I know of someone who needs something... I just don't know exactly what. Maybe a step out in faith just to spend time with her is in order.
Oh, Michelle...I think I need to be quiet and reach out to myself today! Thank you for sharing this time. It might be just what I need to get over a very big hump. HE used you in a BIG way today!
Still praying for you.
I think it's so nice when your bloggy friends can be your real-life friends, too. Lately, I fear I'm wearing my friends out.
Living is exactly what God is calling us to do. Beyond our trials, beyond our pain, and beyond our fears, He wants us to experience life abundantly. Keep on living, Michelle.

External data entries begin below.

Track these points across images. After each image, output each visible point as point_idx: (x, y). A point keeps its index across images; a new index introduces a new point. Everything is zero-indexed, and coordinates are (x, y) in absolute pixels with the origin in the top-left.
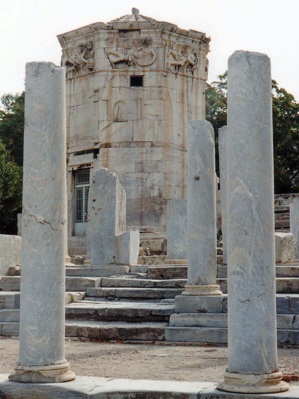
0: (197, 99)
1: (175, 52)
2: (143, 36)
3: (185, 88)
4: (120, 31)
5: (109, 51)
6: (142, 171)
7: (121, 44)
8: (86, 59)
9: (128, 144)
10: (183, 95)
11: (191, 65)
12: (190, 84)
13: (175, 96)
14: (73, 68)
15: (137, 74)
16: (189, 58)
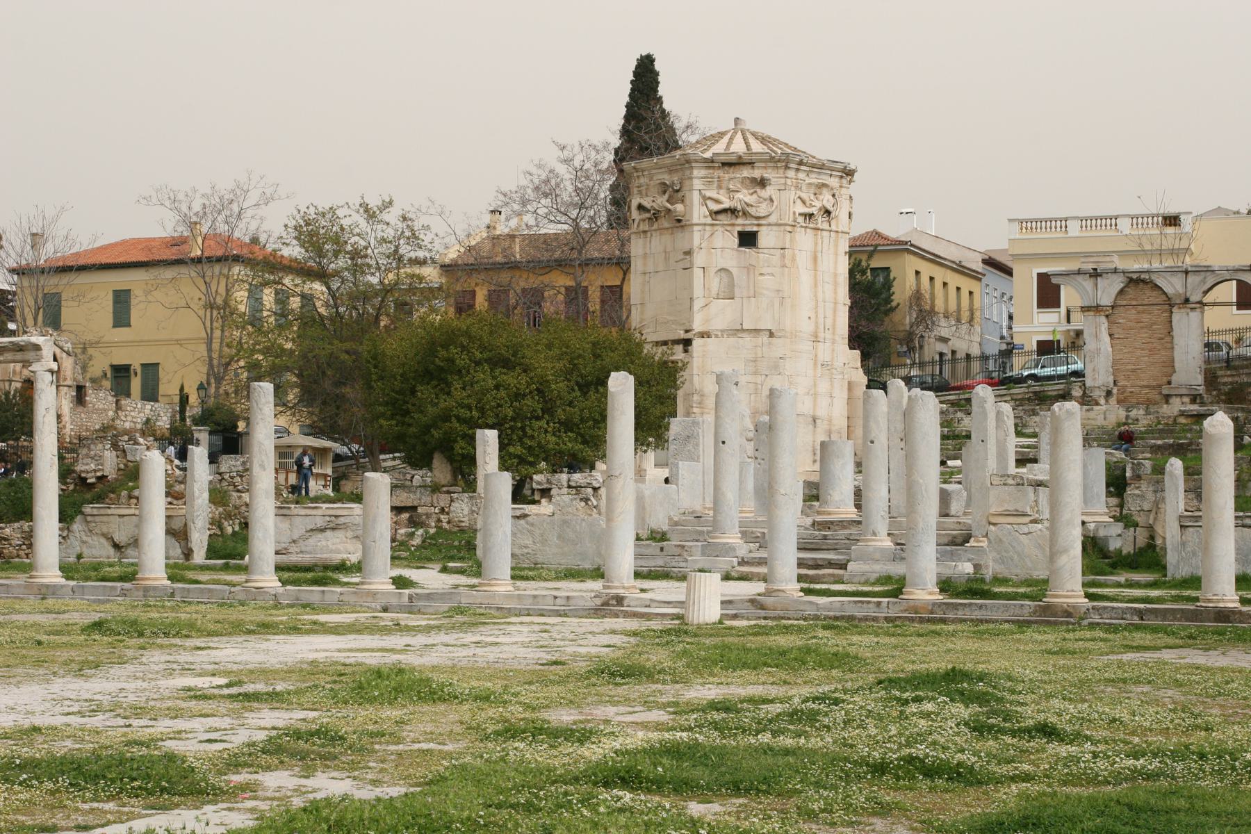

That's what friends are for....bless her for being there for you. Sometimes I think a good cry is needed to be able to re focus. Wishing you a great day full of love n sunshine...Janice
Sounds like you have one amazing friend! God is good!
What a great friend! You are very blessed to have her!
Deidra saved me a couple of weeks ago, when she called on a Sunday afternoon. That woman has been extra busy lately!
P.S. Crying on the treadmill--been there. done that.
Wow, what a Super Friend! And what a creative idea she had--getting together but working, nevertheless. That's terrific. I will long remember her idea, her kindness, and your blog post.
God bless you both!
Linda
Beautiful friendships make every weight we carry somehow no heavier than a feather on the wind.
Beautiful! I love friendships like that.
Jennifer has been that hand for me this week. God shows up in the most amazing ways.
I have a sweet friend like that too Michelle. Deidra is precious. Her heart is so very dear.
Thank you again for this series. I am not sure what is going on in my heart these days. I don't seem to have any words - just content to be quiet for a while to see where it will lead.
I love simply being alongside someone when I'm having a wobble.
It's so important to notice friends in need and also good (but hard) to let ourselves ask for help.
so fun that you have a friend like that.
I think Curious George is saving me RIGHT THIS MINUTE...does that count? I've quit parenting. I am letting Curious George on PBS do it.
What a gift we can give each other: we don't need all the answers or to fix everything for a friend - most of the time just our presence and our listening is enough. Doesn't the treadmill get slippery when crying and running?
And that is the definition of community! LOVE it!
I needed you that day, too. We save each other. I think God knew it would be best that way. I love the way He made us...so that we need each other.
Yes. Someone did that for me once when I was falling deep into the black pit of PND. I didn't know it then, but she did. She sensed it coming. It was probably written all over my face as I held my gorgeous little baby. You know, I totally agree with the spirit of your post. We take just being there for granted. Hearts break with no one hearing them. Tears just keep coming. The pressure keeps building. Bt when someone chooses to pick up that phone, send that email, drop in unannounced....kindness is seldomrejectedand often makes a whole lot of difference.
Thanks for the post. Praise the Lord for friends who know when to be there. Just there.
I really love that you two got together. Sometimes what is really important in life surfaces in moments of pain and this shows that relationship is the foundation to everything else. Practicing the sacrament of presence - so powerful.